Domani, venerdì 21 febbraio alle 18,00, si terrà la presentazione del volume “Viae caritatis. Itinerario storico artistico dei luoghi della sanità” di Daniela Brignone. Un racconto che parte dal VI secolo d. C., epoca in cui si fa risalire il più antico ospedale di Palermo, il San Teodoro, fino ai nostri giorni. L’ evento si svolgerà alla palazzina dei Quattro Pizzi di Casa Florio, il quale veniva usato come sanatorio.
Il volume, edito dalla casa editrice 40due, è nato dalla lunga ricerca attraverso le antiche fonti svolta dalla storica dell’arte che insieme a Daniela Brignone , la quale, insieme a Ettore Sessa, docente di storia dell’architettura, Angelo Pantina, docente di laboratorio di design e Maria Luisa Montaperto, storica d’arte, racconterrano la storia di questi edifici che si intreccia con le vicende politiche, espressioni devozionali, descrivendo contesti sociali e abitudini, prassi sanitarie e igieniche, intrise di ritualità popolari, superstizioni e pratiche magiche.
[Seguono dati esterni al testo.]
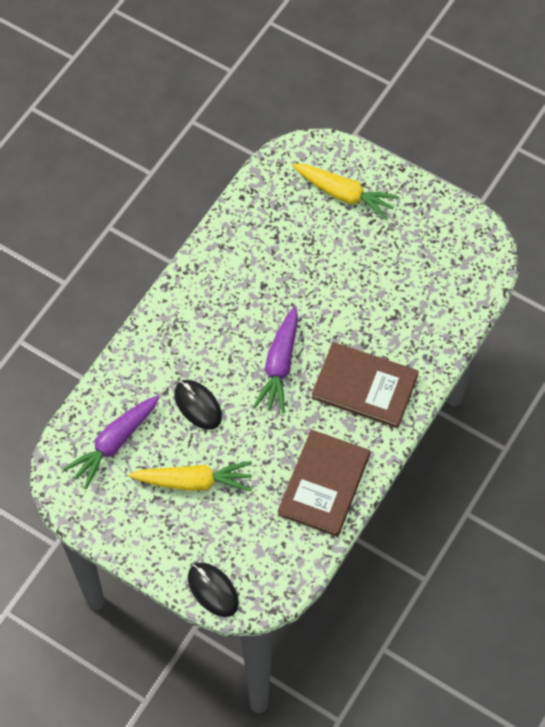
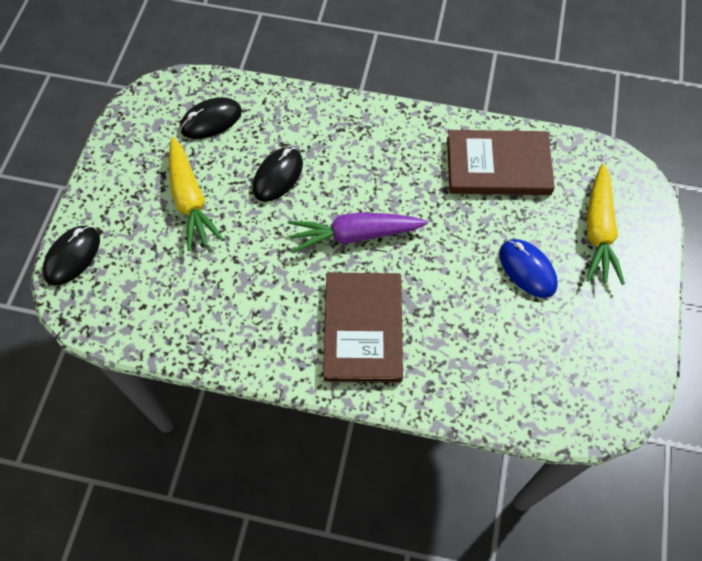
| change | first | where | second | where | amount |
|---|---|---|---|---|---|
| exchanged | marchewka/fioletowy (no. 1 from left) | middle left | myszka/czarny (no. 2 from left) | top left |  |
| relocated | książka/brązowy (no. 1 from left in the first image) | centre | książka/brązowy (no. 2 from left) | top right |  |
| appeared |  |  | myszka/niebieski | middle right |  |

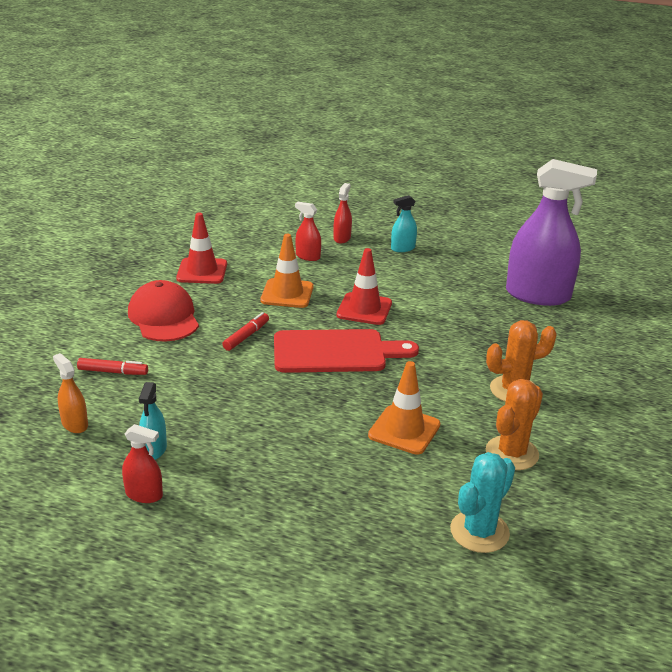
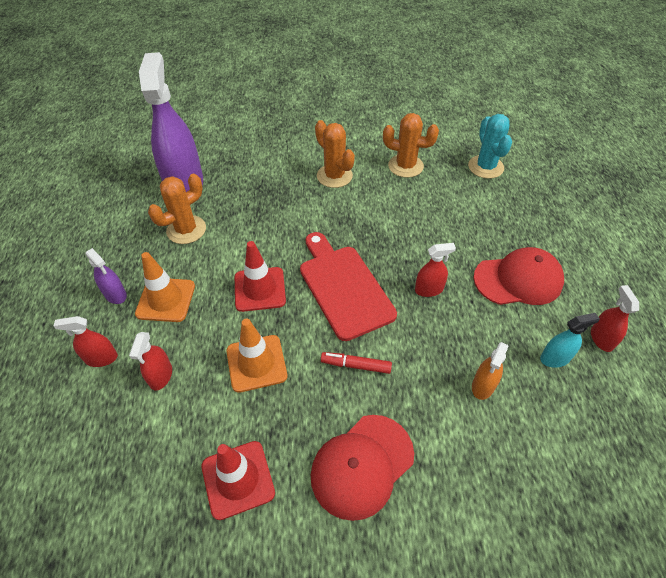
| change | first | where | second | where | amount |
|---|---|---|---|---|---|
| colour | spryskiwacz/turkusowy (no. 2 from left) | top centre | spryskiwacz/fioletowy (no. 1 from left) | middle left |  |
| relocated | pachołek/pomarańczowy (no. 2 from left in the first image) | centre | pachołek/pomarańczowy (no. 1 from left) | middle left |  |
| appeared |  |  | kaktus/pomarańczowy (no. 1 from left) | middle left |  |
| appeared |  |  | spryskiwacz/czerwony (no. 3 from left) | centre |  |
| spun | kaktus/turkusowy | bottom right |  | top right | 60 degrees clockwise |
| relocated | spryskiwacz/pomarańczowy | middle left |  | middle right |  |
| appeared |  |  | czapka/czerwony (no. 2 from left) | middle right |  |
| missing | flamaster/czerwony (no. 1 from left) | middle left |  |  |  |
Era consuetudine in Europa, fino al XIX secolo, di adibire palazzi e monasteri ad ospedali, adattati al contesto ma spesso insufficienti a garantire l’efficienza indispensabile alla cura delle diverse patologie. Tra i requisiti fondamentali per ogni edificio sanitario era la presenza di un pozzo da cui attingere l’acqua per i diversi usi e una cappella, una chiesa o un oratorio per i degenti. Spiritualità e sanità andavano di pari passo sin dall’epoca medievale quando la continua e rapida diffusione dei morbi infettivi e le predicazioni religiose fomentavano la paura dell’aldilà e della dannazione eterna e spingevano il malato ad affidare l’anima a Dio. Le cure mediche erano affidate ai Magistri, custodi di tutte le saggezze mediche nel medioevo, che furono sostituiti da medici e speziali, ma anche da barbieri, abilitati ad eseguire piccoli interventi. Tutti erano soggetti a rigidi regolamenti.
La svolta in ambito sanitario nella città di Palermo si ebbe nel 1430 con l’accorpamento dei piccoli ospedali cittadini in un’unica struttura in grado di concentrare e assicurare l’assistenza necessaria . L’Ospedale Grande e Nuovo, ospitato nel palazzo sontuoso voluto da Matteo Sclafani, divenne un esempio di efficienza e innovazione. Viae caritatis ne racconta la storia, le committenze, i passaggi attraverso il San Francesco Saverio fino alla sede attuale, nella contrada Feliciuzza, voluta da Ignazio Florio, amministratore del complesso nosocomiale.
Protagonisti della storia erano le compagnie e confraternite, responsabili dei servizi ospedalieri, che nei loro statuti contemplavano l’assistenza agli infermi ed erano i principali committenti di opere d’arte che trovavano collocazione negli stessi ospedali. Dalle botteghe siciliane uscivano capolavori di altissimo pregio che le nazioni estere, che avevano insediato propri fondaci a Palermo e detenevano una certa ricchezza, proprietarie di ospedali per la propria comunità, commissionavano per la propria devozione o per inviarle nella terra d’origine. Ma grazie ai frequenti contatti con altri territori e per la presenza di artisti di grande fama, di stanza in città, Palermo e i suoi palazzi si arricchirono di beni storico-artistici di straordinario pregio.
Dall’ospedale dello Spasimo, nel cui altare maggiore aveva sede il celebre dipinto di Raffaello, “L’andata al Calvario”, alla fabbrica del San Bartolomeo, alla Magione, alla Cuba e all’ospedale dei Sacerdoti fino ad arrivare a tempi più recenti con l’edificazione della Real Casa dei Matti, il volume illustra le varie fasi storiche ricostruendo ambienti e atmosfere dove erano collocate le opere d’arte e, in ultimo, illustrando le fasi progettuali della Palazzina dei Quattro Pizzi all’Arenella, per la quale si ipotizzò una destinazione sanitaria.